Disciplined Agile

Scaling Program Management

Although program management primarily addresses the issue of team size,  as you see in Figure 1 it is only one of several potential scaling/complexity factors faced by a team. It is important to recognize that a program team is likely to face several of the other scaling factors in addition to team size.

Tactical Scaling

Figure 1. The scaling/complexity factors of the Situation Context Framework (SCF).

Your decisions around how to choose and evolve your way of working (WoW) will still be affected by the other scaling factors:

  1. Geographic distribution. Chances are very good that large teams will also be geographically distributed in some way. There are two flavors of this: Are teams geographically distributed (e.g. in different physical locations) and are people within a team geographically dispersed (e.g. people are working in cubes, on different floors, in different buildings, or from home)? Both add risk. Coordination within the program becomes more difficult the more distributed the teams are, and more difficult within teams the more distributed the people are.
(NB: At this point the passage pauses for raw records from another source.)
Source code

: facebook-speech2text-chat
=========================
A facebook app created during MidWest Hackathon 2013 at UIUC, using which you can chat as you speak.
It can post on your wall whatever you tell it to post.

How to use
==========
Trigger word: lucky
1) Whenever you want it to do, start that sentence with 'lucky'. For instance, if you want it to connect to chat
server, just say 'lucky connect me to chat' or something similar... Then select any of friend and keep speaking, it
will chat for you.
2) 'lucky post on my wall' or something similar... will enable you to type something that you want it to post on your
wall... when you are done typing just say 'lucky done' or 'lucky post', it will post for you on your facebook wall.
Distribution hits the leadership (the product owner team, the architecture owner team, and the team lead/product delivery) teams particularly hard because members should be located with their delivery sub-teams but also need to work regularly with their counterparts located elsewhere. The implication is that the team may require extra tooling to enable collaboration and more importantly be prepared to invest in travel regularly to foster better communication  between disparate locations. Furthermore, when your stakeholders are geographically distributed it may require your Product Owners to get support from agile business analysts in the various locations to help elicit requirements from them.
  2. Organizational distribution. The larger the team, the more likely you are to involve contractors, consultants, or even to outsource  portions of the work. When external organizations are involved the Program Manager will likely be involved it the contract management effort, which in turn may require assistance by the team leads.
  3. Skills availability. The larger the program, the less likely it is for you to immediately have sufficient numbers of people with the sufficient skills to do the job. The implication is that you will need to work with your People Management group to help existing staff to learn the requisite skills or hire people with those skills. You may also need to work with Vendor Management to partner with external firms to provide people, or even entire teams, with needed skills.
  4. Compliance. Compliance, either regulatory compliance required by law or self-imposed compliance (i.e. CMMI compliancy ), will definitely have an effect on your approach to program management. In fact, the larger the program the more likely it is to fall under regulatory compliance due to the greater risk involved. Regulatory compliance generally requires greater governance both within the program and outwards facing as well. Under some regulations your coordination efforts will require proof that they occurred, such as some form of meeting minutes that capture who was involved, the decisions made (if any), and action items taken by people. Compliancy may also motivate more sophisticated approaches to capturing requirements by your Product Owners and to documenting technical concerns by your Architecture Owners.
  5. Solution complexity. The larger the team, the more likely it is that they are taking on greater solution complexity. More accurately, greater complexity often motivates the creation of larger teams to deal with that complexity. Greater solution complexity will motivate greater attention to architecture and design, thereby motivating more regular collaboration of the Architecture Owners.
  6. Domain complexity. Similarly, team size and domain complexity tend to go hand-in-hand. Greater domain complexity will require the Product Owners to work in a more sophisticated manner and may even motivate them to get support from agile Business Analysts (or junior Product Owners as the case may be).